Passage to read:
Intermittent Deployment Failures in Aria Automation Due to Provisioning-Service Instability
search cancel

Intermittent Deployment Failures in Aria Automation Due to Provisioning-Service Instability

book

Article ID: 395269

calendar_today

Updated On:

Products

VCF Operations/Automation (formerly VMware Aria Suite)

Issue/Introduction

  • Intermittent failures in Deployments and Day2 actions within Aria Automation. The errors returned are related to network and compute placement:
    • No placement exists that satisfies all of the request requirements

  • The issue may be inconsistent, with retries often leading to successful deployments.
  • provisioning-service-app pods crash without any clear error or reason given in /services-logs/prelude/provisioning-service-app/file-logs/provisioning-service-app.log
  • Heap dumps with extension *.hprof are created in this directory /services-logs/prelude/provisioning-service-app/file-logs/
  • The following error can be seen at the time of pod crashing, in /services-logs/prelude/provisioning-service-app/console-logs/provisioning-service-app.log :
    • java.lang.OutOfMemoryError: Java heap space
      Dumping heap to /var/log/####-##-##_##-##-##_heap_dump.hprof ...

Your goal: In the deployment-failures article, condense the paragraph starting "Intermittent failures in Deployments and Day2 actions" into one shorter sentence that keeps its main facts. Work only from the article on deployment failures above.

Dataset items
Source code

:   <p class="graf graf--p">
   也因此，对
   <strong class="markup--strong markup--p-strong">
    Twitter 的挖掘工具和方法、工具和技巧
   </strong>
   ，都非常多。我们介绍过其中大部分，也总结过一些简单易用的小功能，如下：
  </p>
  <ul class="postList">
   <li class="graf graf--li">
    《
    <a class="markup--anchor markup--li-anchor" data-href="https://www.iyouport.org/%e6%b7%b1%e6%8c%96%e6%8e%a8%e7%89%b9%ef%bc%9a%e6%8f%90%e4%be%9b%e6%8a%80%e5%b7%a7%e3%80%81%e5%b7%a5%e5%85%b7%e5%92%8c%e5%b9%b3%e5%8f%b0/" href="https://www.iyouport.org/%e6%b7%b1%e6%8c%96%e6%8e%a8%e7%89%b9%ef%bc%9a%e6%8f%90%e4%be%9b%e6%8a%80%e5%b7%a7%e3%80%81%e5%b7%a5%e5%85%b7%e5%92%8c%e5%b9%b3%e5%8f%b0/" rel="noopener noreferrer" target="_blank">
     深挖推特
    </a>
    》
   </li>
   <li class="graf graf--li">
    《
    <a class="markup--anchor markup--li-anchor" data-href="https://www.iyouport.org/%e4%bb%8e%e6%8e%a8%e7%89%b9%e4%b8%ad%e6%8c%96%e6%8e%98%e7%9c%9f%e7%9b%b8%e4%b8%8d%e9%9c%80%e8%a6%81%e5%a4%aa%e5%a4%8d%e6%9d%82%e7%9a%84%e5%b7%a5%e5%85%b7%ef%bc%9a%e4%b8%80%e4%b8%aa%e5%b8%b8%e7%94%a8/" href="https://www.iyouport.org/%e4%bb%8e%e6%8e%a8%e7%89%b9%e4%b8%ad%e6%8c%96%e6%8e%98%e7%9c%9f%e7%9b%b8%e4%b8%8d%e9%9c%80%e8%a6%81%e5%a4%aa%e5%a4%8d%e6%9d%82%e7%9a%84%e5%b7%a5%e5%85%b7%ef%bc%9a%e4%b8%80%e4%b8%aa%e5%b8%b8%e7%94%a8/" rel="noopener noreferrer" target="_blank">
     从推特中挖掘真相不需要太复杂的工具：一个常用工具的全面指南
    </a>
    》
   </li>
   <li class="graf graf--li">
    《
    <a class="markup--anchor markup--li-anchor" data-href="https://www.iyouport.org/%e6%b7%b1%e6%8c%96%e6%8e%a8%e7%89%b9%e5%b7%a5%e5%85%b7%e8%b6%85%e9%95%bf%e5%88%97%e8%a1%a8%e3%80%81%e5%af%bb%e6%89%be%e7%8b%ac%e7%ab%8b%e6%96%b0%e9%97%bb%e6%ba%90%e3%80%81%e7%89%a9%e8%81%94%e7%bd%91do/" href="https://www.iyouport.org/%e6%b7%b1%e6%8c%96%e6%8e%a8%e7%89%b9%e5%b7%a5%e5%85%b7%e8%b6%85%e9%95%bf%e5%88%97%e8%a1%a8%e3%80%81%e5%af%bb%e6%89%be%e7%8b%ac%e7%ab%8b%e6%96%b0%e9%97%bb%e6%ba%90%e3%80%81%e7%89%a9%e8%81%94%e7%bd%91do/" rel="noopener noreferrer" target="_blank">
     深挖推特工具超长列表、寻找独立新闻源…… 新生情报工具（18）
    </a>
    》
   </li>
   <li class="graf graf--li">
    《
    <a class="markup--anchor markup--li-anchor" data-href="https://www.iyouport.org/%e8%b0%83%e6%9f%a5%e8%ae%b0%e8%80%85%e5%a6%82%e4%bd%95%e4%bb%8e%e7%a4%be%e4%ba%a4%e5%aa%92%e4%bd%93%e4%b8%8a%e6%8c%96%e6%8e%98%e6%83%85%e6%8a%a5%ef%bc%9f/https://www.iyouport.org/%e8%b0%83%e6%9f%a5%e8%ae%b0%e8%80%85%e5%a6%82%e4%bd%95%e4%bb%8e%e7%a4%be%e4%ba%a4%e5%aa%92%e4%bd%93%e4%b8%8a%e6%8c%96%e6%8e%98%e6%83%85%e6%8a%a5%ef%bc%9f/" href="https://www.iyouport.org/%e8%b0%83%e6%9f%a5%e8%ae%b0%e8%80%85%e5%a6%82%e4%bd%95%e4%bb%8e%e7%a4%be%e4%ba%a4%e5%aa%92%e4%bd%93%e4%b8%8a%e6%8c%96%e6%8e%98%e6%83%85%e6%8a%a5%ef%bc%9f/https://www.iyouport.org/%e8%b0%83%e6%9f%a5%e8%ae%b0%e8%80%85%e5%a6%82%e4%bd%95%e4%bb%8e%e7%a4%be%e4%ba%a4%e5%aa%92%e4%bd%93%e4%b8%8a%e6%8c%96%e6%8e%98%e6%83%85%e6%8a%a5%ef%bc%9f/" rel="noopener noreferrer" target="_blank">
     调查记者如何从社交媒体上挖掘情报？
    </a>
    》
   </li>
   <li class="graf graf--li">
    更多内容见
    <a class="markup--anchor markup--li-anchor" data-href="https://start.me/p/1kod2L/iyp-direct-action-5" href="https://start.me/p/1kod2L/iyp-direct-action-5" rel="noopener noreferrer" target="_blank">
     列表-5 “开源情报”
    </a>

Solution: Deployments and Day2 actions in Aria Automation fail intermittently with network and compute placement errors such as "No placement exists that satisfies all of the request requirements."